> _SOURCE MATERIAL_:
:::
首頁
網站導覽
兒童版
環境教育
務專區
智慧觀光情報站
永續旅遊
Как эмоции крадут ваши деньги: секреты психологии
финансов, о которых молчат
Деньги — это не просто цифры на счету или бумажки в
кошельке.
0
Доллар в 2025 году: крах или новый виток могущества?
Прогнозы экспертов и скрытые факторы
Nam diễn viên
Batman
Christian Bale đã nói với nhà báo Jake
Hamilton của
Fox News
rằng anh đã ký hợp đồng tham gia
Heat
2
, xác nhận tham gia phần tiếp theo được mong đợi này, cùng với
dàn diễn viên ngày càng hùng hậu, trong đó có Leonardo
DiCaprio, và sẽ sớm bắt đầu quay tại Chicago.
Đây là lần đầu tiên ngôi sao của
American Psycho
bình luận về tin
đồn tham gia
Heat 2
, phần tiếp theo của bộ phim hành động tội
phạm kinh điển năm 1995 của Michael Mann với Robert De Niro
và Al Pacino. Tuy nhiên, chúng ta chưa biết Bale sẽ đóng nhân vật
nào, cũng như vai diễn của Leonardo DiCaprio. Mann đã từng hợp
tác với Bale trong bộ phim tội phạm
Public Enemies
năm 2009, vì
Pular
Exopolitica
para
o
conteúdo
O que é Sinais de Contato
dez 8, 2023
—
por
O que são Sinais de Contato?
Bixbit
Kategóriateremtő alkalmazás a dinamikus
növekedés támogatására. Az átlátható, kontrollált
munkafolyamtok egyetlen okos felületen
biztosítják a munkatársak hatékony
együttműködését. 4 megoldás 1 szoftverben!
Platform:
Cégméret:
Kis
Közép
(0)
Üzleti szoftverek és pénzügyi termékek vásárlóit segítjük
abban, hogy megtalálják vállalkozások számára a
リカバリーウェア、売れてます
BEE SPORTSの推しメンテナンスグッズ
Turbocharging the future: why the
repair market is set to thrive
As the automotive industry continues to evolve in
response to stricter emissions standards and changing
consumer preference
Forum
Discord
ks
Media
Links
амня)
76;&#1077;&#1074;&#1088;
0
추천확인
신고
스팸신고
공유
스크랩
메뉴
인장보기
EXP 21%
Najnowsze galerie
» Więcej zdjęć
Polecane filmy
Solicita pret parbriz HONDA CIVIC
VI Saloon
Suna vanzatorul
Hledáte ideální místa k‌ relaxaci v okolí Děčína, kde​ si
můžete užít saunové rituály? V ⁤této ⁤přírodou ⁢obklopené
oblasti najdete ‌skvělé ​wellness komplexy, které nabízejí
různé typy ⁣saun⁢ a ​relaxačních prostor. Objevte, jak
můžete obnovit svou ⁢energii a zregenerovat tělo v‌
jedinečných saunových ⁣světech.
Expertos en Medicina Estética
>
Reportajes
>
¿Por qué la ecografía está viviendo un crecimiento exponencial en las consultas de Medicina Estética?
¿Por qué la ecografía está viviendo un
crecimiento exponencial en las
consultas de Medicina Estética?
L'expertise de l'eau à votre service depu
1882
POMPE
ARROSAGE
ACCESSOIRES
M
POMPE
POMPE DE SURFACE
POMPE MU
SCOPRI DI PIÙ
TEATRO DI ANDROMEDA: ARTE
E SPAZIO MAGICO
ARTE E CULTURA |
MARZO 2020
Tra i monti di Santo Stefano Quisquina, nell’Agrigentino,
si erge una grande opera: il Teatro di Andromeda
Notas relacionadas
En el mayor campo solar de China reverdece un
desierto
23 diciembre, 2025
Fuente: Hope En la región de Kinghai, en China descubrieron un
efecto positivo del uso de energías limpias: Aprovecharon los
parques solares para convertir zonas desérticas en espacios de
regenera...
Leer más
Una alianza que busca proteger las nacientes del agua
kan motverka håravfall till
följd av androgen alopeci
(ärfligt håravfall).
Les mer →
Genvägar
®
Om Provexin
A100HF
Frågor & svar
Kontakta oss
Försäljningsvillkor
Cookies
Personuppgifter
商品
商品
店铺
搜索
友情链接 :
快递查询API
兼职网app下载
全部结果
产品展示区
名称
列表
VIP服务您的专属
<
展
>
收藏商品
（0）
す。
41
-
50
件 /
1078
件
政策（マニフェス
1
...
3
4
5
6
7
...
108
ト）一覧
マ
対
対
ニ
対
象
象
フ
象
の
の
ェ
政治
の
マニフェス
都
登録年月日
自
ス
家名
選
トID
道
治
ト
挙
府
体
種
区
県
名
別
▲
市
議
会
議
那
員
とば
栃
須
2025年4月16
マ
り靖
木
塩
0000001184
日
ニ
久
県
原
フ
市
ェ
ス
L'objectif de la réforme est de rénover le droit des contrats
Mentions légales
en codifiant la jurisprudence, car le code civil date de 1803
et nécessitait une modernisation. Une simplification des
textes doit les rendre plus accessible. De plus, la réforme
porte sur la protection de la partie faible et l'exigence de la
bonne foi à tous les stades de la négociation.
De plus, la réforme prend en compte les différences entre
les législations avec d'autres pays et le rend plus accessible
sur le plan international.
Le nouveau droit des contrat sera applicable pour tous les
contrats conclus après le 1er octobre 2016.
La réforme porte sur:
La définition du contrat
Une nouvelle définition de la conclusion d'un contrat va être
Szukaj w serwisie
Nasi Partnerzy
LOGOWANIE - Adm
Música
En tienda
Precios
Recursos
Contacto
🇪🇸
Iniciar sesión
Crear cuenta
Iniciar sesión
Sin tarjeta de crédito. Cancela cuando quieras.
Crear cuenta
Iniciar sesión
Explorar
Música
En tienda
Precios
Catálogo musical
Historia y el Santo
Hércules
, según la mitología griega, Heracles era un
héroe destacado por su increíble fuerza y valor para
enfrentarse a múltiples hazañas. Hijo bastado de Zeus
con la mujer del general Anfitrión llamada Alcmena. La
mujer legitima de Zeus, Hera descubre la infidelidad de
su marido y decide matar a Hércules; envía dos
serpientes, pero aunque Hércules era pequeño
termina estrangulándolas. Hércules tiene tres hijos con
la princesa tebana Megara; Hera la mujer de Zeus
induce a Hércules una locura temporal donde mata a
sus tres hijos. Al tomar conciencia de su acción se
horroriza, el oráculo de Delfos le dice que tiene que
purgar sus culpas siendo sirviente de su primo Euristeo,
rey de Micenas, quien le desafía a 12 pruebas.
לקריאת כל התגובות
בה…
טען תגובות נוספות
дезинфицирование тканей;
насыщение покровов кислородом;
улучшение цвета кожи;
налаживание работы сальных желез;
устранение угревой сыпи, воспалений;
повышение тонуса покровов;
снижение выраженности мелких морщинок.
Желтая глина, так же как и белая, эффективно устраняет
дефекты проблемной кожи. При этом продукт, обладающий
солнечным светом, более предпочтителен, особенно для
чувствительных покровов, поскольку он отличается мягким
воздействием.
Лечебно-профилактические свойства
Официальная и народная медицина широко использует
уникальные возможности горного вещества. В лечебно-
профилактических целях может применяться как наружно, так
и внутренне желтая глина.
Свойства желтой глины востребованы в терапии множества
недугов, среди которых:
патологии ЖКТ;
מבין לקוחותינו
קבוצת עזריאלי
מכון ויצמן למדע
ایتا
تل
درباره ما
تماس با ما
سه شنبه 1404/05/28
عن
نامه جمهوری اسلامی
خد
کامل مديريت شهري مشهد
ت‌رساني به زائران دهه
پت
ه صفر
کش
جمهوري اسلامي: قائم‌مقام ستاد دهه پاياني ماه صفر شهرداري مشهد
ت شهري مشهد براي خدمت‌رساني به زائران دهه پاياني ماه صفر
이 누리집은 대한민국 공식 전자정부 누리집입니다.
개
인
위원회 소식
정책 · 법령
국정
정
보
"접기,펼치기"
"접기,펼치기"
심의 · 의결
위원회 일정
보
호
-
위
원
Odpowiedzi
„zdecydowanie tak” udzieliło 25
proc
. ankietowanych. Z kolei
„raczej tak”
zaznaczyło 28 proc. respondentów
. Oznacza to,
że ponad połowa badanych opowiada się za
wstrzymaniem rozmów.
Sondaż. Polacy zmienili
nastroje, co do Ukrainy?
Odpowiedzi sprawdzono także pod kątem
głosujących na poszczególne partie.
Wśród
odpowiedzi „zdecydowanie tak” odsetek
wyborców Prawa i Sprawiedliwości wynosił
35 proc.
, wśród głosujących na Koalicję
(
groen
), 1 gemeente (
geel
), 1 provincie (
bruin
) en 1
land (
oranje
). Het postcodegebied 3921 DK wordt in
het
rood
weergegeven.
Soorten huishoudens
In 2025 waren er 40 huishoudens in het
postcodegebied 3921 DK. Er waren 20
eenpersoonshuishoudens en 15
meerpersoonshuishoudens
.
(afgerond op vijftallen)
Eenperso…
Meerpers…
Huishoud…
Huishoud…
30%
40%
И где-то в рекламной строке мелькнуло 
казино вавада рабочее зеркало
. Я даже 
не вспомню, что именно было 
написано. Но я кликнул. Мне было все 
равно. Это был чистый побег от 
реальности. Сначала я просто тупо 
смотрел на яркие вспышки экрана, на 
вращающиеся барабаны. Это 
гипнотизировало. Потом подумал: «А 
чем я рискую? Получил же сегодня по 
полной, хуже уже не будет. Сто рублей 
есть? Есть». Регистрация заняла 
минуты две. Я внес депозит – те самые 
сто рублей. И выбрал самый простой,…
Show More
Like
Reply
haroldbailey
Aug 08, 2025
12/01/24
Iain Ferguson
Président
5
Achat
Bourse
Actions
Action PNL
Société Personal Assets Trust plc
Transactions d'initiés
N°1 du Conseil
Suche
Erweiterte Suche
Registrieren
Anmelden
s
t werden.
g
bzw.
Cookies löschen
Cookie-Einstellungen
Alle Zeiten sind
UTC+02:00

> _ABOUT THIS EXERCISE_:
Find every line in the listing above that contains the word "hijos" and copy each one. Matching is case-sensitive.

> _RESULT OF THE EXERCISE_:
termina estrangulándolas. Hércules tiene tres hijos con
sus tres hijos. Al tomar conciencia de su acción se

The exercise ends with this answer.